# [WHAT TO WORK ON]
Reproduce the lines below verbatim, omitting the pictures.

# [LISTED RECORDS]
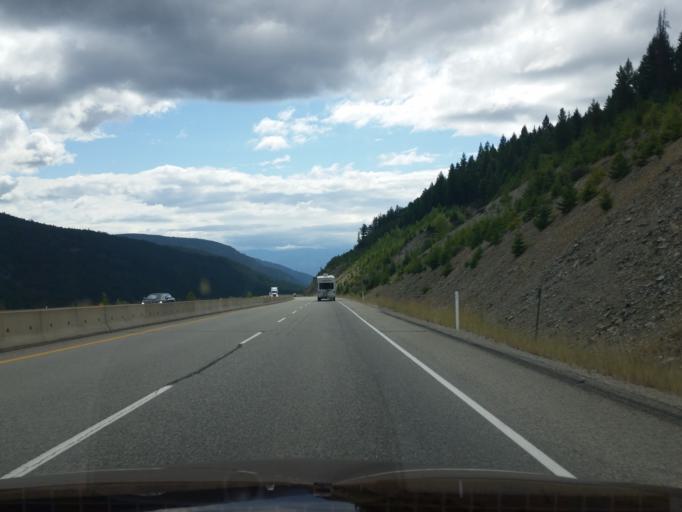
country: CA
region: British Columbia
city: Peachland
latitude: 49.8613
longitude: -119.8550
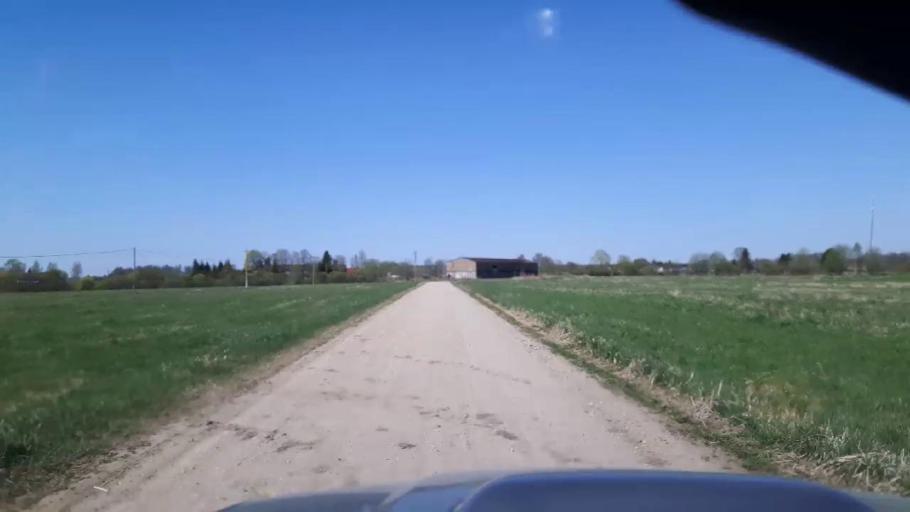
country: EE
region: Paernumaa
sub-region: Sindi linn
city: Sindi
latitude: 58.4451
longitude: 24.7797
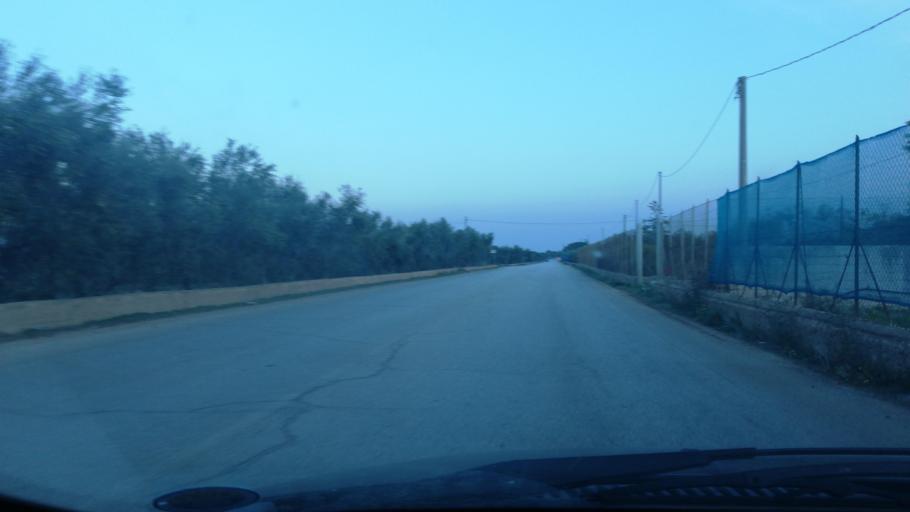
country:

# [EXERCISE SOLUTION]
country: CA
region: British Columbia
city: Peachland
latitude: 49.8613
longitude: -119.8550
country: EE
region: Paernumaa
sub-region: Sindi linn
city: Sindi
latitude: 58.4451
longitude: 24.7797
country:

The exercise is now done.